Documentary filmmaker Shahida Tulaganova denied entry to Uzbekistan
Uzbek authorities should explain their decision to deny entry to documentary filmmaker Shahida Tulaganova or let her travel into the country freely, the Committee to Protect Journalists said Thursday.
On Wednesday, April 5, immigration authorities at the Islam Karimov International Airport in the Uzbekistan capital of Tashkent denied Tulaganova entry to the country without giving any explanation, according to news reports and Tulaganova, who spoke to CPJ in a phone interview and posted about the incident on Twitter.
Tulaganova, a documentary filmmaker and former journalist with the BBC and the U.S. Congress-funded broadcaster Radio Free Europe/Radio Liberty, told CPJ that she believed the denial was related to her work, particularly her coverage of a 2005 massacre in the city of Andijan by government security forces and her coverage of the 2007 killing of ethnic Uzbek Kyrgyz journalist Alisher Saipov.
Tulaganova appeared in a documentary about Saipov’s death that was published on YouTube the day before she arrived in Uzbekistan.
“Uzbek authorities should provide a legitimate reason for their denial of entry to journalist Shahida Tulaganova or else allow her to visit her family in Uzbekistan in peace,” said Carlos Martinez de la Serna, CPJ’s program director, in New York. “Holding grudges against journalists for their coverage of vital human rights issues should have no place in the open and democratic Uzbekistan that President Shavkat Mirziyoyev claims to be building.”
Tulaganova was born in Uzbekistan but left the country in 1996 and has British citizenship. She told CPJ that she visited Uzbekistan without problem until her coverage of the Andijan massacre, after which she did not return until attending her father’s funeral in 2022. During that visit, officers at the airport questioned her about her work for around an hour and then released her, she said.
On Wednesday, however, Tulaganova told CPJ that she noticed other ethnic Uzbek U.K. citizens on her flight were let through immigration without any problem, but an officer looked at her “like I was some sort of devil,” before making some calls and telling her she could not be let into the country.
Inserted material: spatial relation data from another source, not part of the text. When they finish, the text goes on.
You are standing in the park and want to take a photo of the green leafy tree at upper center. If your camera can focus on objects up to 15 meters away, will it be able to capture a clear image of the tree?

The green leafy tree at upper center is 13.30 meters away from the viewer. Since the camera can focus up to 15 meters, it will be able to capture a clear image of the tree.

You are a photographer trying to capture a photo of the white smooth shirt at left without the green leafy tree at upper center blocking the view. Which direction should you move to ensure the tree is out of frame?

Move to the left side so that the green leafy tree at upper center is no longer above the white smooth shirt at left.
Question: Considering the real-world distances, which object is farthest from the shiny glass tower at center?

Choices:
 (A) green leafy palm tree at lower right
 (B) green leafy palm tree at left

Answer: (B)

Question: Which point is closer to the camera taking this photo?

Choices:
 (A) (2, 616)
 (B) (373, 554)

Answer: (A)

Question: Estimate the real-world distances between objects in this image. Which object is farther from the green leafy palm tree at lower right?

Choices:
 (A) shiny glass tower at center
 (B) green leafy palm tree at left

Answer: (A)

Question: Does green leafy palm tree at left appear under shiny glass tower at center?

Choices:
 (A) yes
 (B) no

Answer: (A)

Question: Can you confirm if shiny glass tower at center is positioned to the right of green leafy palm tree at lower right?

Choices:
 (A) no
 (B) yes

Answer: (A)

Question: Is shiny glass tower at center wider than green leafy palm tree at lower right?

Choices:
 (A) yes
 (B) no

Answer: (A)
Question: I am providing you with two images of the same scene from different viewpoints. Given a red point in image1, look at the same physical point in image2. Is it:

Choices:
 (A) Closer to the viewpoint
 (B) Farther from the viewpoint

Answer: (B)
Immigration officers offered to put her and her children on the next flight back to London two days later, saying she could wait in the airport’s transit zone until then. Tulaganova said she instead flew later that day to Riga, Latvia, with her family.
The officers initially said she would not have to pay for the flights, but Tulaganova told CPJ she paid about US$1,000 for the tickets.
Tulaganova, who also works under the name Shahida Yakub, worked as a reporter, editor, and documentary filmmaker for the BBC between 1996 and 2006 and as a presenter and editor for Current Time TV, a Russian-language project of RFE/RL and Voice of America, between 2014 and 2017. She has directed and produced numerous documentary films including the Emmy-nominated Cries from Syria, How to Plan a Revolution, and Freedom on Fire: Ukraine’s Fight for Freedom.
She told CPJ that she believes she may be blacklisted by Uzbek authorities either over her reporting on the Andijan massacre, when she was one of a small number of journalists who managed to clandestinely report from the city, or her coverage of Saipov’s death, which has been linked to Uzbek security services.
Separately, RFE/RL’s Uzbek service, known locally as Radio Ozodlik, reported that Uzbek authorities denied entry to the outlet’s reporter Umid Bobomatov in February, and previously in 2019, both times without providing any reason.
In November 2021, Uzbek authorities banned Polish journalist Agnieszka Pikulicka from entering the country, as CPJ documented at the time. In August 2022, authorities initially denied entry to CPJ Europe and Central Asia Program Coordinator Gulnoza Said, without providing a reason, before allowing her into the country after seven hours.
CPJ emailed the Ministry of Foreign Affairs of Uzbekistan for comment, but did not immediately receive any reply.